What the task requires -> Pull every line of text from the data below and reproduce each one unchanged, leaving the pictures out of your answer.

Provided material ->
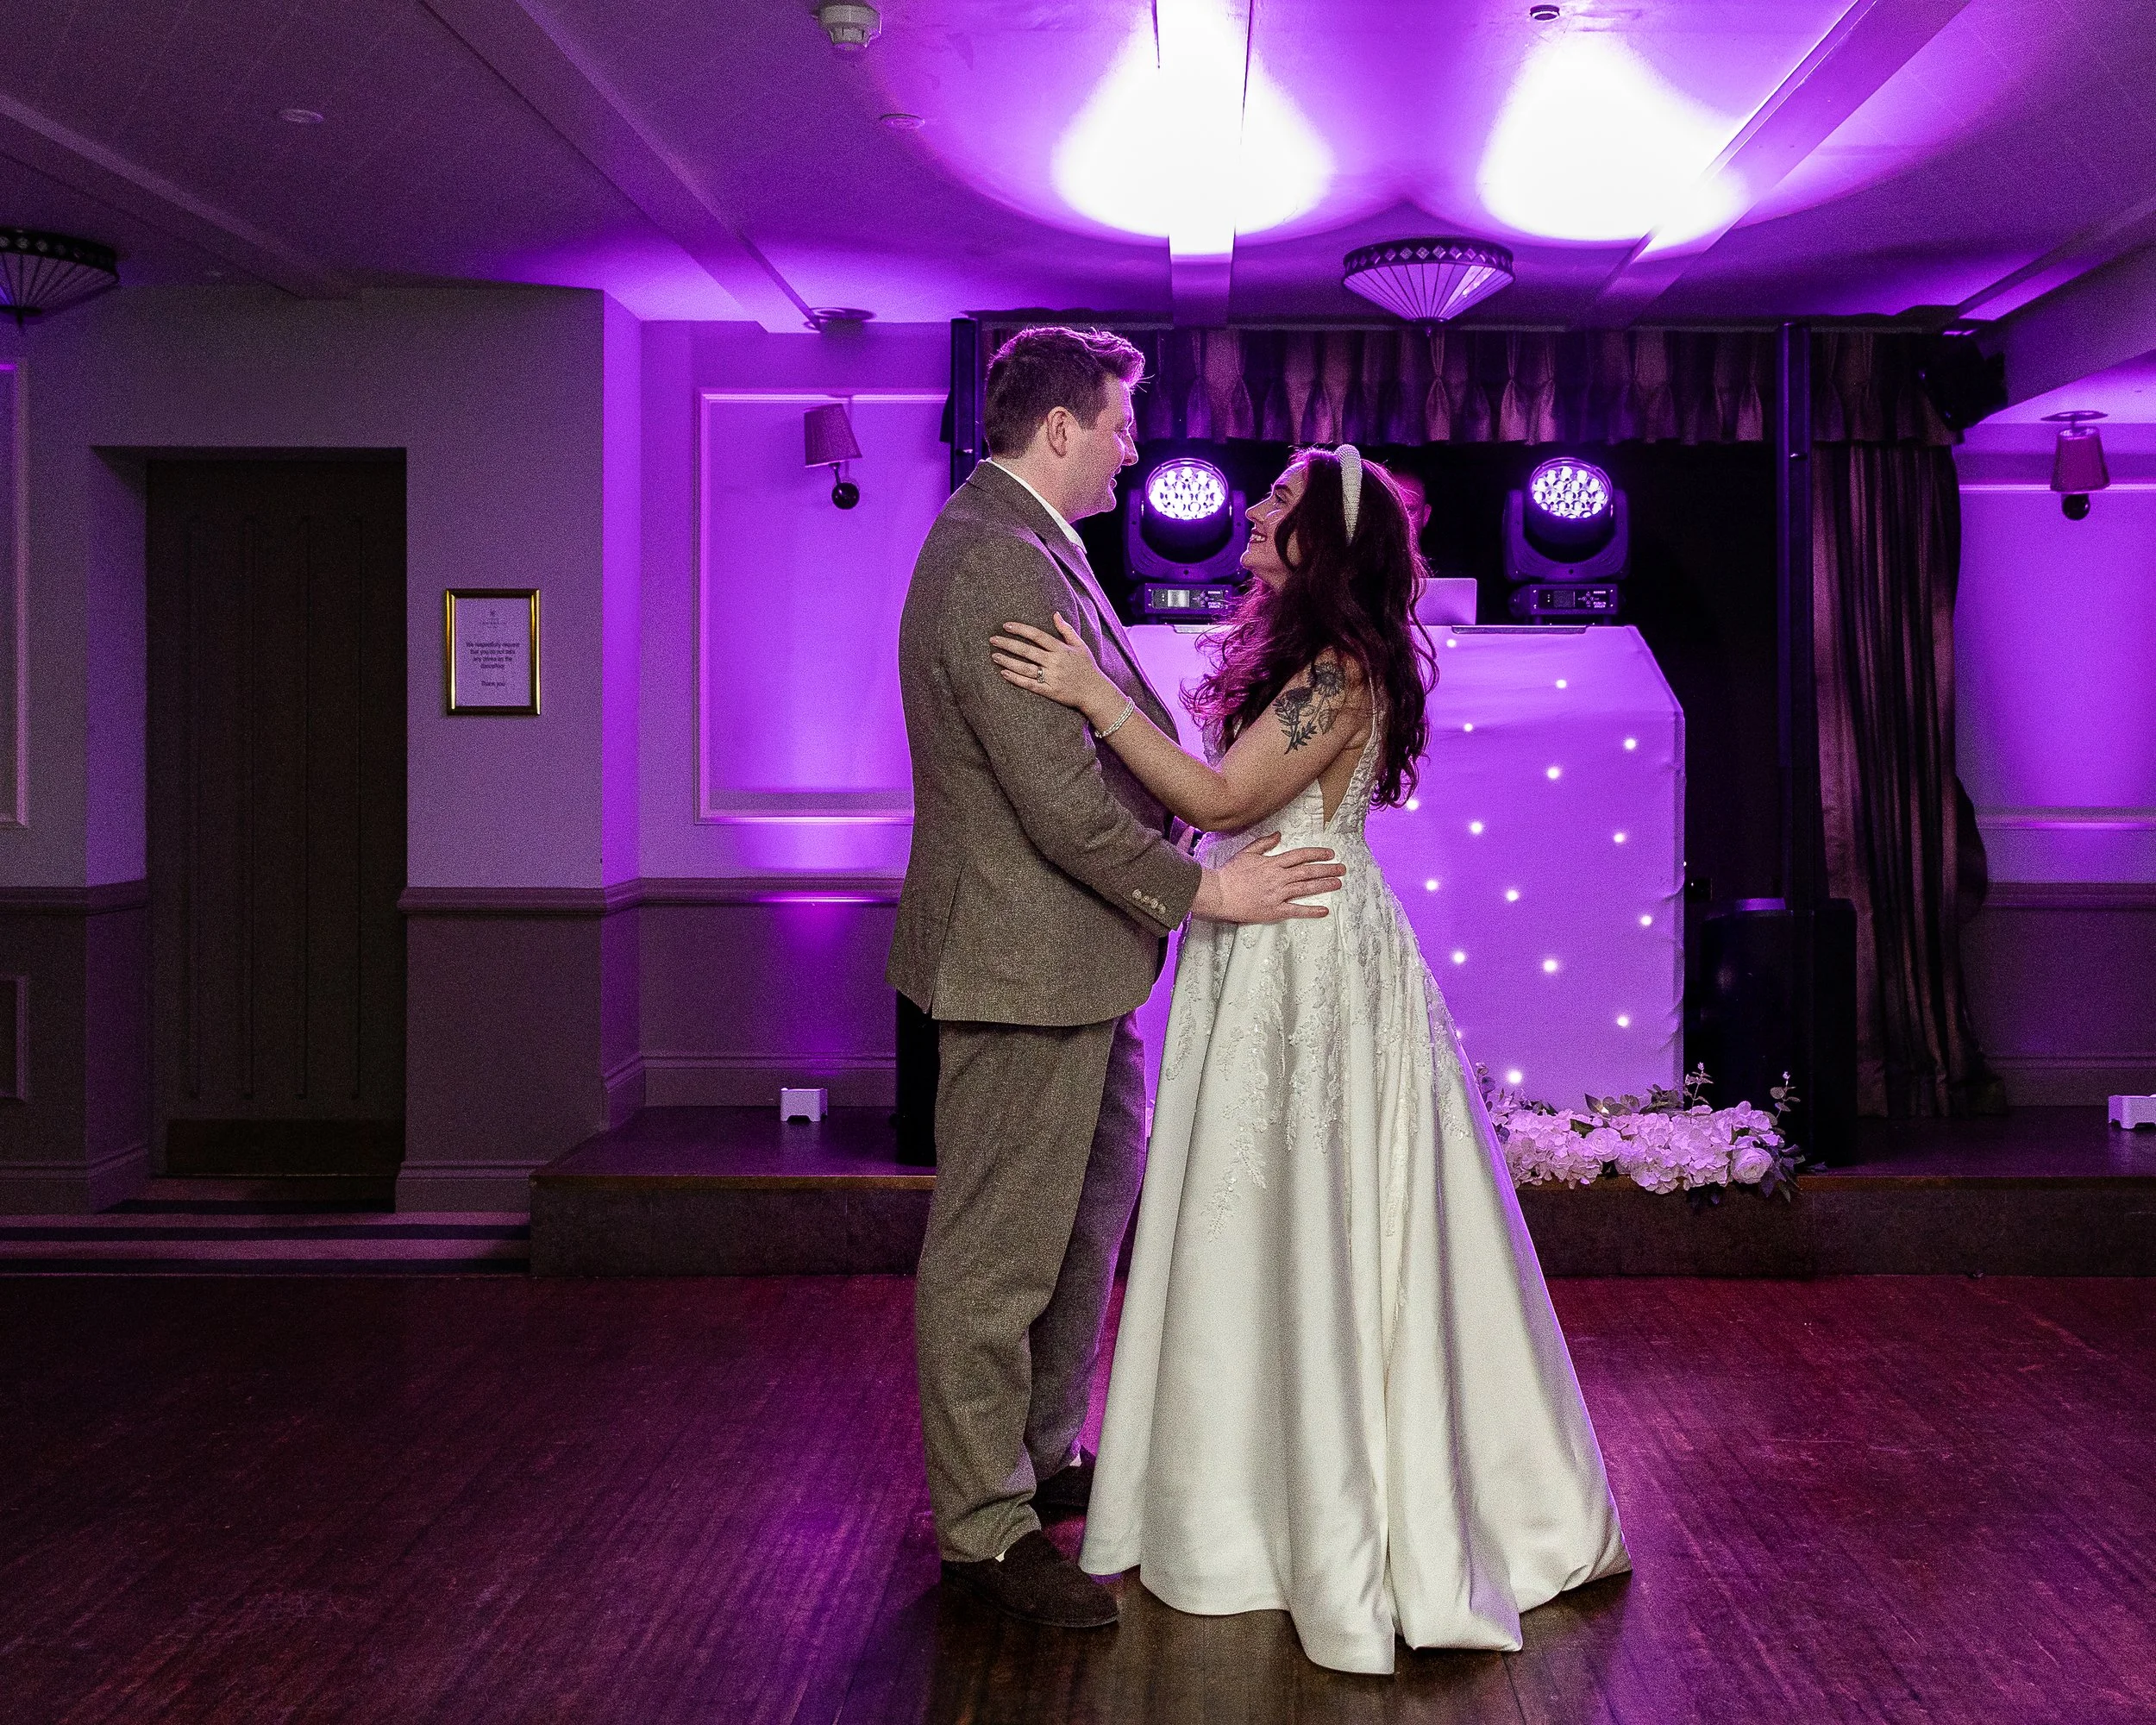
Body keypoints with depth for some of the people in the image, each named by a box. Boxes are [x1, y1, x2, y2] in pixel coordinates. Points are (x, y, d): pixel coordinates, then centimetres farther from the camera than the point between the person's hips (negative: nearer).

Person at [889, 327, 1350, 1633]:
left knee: (1090, 1216, 22)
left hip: (1074, 953, 11)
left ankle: (1043, 1456, 36)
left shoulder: (1024, 545, 13)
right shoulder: (997, 565, -22)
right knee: (999, 1252, 0)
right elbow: (1059, 797, -25)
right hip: (1025, 960, -11)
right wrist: (1199, 890, -16)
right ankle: (983, 1527, 11)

Written reply ->
Body keypoints with depth for some of the people in the image, each named by a box. Boxes are [x1, y1, x2, y2] in pixel coordinates. Points are (x, y, d): pixel coordinates, then centimetres farther from the camera than the point between the person's hips (negative: nearer).

Person at [889, 327, 1350, 1633]:
left knee: (1090, 1216, 22)
left hip: (1074, 953, 11)
left ankle: (1043, 1456, 36)
left shoulder: (1024, 545, 13)
right shoulder: (997, 565, -22)
right knee: (999, 1252, 0)
right elbow: (1059, 797, -25)
right hip: (1025, 960, -11)
right wrist: (1199, 890, -16)
right ankle: (983, 1527, 11)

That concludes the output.